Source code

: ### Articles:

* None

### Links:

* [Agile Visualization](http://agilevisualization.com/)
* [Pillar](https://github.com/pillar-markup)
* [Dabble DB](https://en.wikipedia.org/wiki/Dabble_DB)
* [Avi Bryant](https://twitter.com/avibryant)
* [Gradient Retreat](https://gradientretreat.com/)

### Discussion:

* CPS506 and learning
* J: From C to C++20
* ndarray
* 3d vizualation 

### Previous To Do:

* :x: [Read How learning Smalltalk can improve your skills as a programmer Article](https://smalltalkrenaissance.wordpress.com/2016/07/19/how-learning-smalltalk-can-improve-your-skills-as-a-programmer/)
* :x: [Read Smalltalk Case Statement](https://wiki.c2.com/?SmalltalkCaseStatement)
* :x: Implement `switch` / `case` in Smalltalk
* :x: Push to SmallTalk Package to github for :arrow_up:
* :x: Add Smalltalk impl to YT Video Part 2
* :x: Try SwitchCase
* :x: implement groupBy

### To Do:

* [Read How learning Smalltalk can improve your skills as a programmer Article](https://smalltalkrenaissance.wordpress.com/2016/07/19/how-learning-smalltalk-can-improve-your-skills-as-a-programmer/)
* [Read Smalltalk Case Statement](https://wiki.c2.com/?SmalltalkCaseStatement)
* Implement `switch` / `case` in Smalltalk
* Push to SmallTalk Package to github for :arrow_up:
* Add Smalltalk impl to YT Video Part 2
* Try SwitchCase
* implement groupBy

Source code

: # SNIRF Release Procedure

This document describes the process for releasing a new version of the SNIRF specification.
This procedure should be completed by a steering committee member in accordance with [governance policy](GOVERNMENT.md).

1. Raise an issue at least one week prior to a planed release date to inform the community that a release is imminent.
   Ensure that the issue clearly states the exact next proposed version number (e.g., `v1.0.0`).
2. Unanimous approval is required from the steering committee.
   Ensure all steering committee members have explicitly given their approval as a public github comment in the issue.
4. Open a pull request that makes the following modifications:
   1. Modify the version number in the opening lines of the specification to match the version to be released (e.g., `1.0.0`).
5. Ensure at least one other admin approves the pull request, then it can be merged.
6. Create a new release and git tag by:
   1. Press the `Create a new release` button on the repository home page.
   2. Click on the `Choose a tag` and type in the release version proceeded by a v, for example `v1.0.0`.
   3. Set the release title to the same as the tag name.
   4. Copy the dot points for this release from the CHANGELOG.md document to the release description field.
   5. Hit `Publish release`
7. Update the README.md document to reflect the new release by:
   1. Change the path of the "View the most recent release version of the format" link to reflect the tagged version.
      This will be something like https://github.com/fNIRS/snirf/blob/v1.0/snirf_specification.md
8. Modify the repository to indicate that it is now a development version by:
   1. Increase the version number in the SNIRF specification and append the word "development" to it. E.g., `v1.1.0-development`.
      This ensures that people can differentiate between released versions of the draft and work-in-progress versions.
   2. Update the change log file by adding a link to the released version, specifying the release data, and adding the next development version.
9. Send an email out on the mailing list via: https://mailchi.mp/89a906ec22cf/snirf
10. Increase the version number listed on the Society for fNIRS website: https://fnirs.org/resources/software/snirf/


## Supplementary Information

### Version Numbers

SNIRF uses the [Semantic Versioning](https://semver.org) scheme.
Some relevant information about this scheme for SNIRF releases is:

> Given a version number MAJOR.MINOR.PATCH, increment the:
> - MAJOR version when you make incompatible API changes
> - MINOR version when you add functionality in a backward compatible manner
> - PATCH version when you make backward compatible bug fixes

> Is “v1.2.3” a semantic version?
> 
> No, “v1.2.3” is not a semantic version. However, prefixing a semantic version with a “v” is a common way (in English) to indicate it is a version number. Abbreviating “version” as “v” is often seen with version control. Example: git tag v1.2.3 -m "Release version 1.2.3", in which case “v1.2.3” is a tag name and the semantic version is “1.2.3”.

== == ==

__Your goal__
For this exercise, repeat exactly the lines of the data above from the one with "CPS506 and learning" down to the one with "SNIRF Release Procedure", both end lines included.

__Exercise answer__
* CPS506 and learning
* J: From C to C++20
* ndarray
* 3d vizualation 

### Previous To Do:

* :x: [Read How learning Smalltalk can improve your skills as a programmer Article](https://smalltalkrenaissance.wordpress.com/2016/07/19/how-learning-smalltalk-can-improve-your-skills-as-a-programmer/)
* :x: [Read Smalltalk Case Statement](https://wiki.c2.com/?SmalltalkCaseStatement)
* :x: Implement `switch` / `case` in Smalltalk
* :x: Push to SmallTalk Package to github for :arrow_up:
* :x: Add Smalltalk impl to YT Video Part 2
* :x: Try SwitchCase
* :x: implement groupBy

### To Do:

* [Read How learning Smalltalk can improve your skills as a programmer Article](https://smalltalkrenaissance.wordpress.com/2016/07/19/how-learning-smalltalk-can-improve-your-skills-as-a-programmer/)
* [Read Smalltalk Case Statement](https://wiki.c2.com/?SmalltalkCaseStatement)
* Implement `switch` / `case` in Smalltalk
* Push to SmallTalk Package to github for :arrow_up:
* Add Smalltalk impl to YT Video Part 2
* Try SwitchCase
* implement groupBy

Source code

: # SNIRF Release Procedure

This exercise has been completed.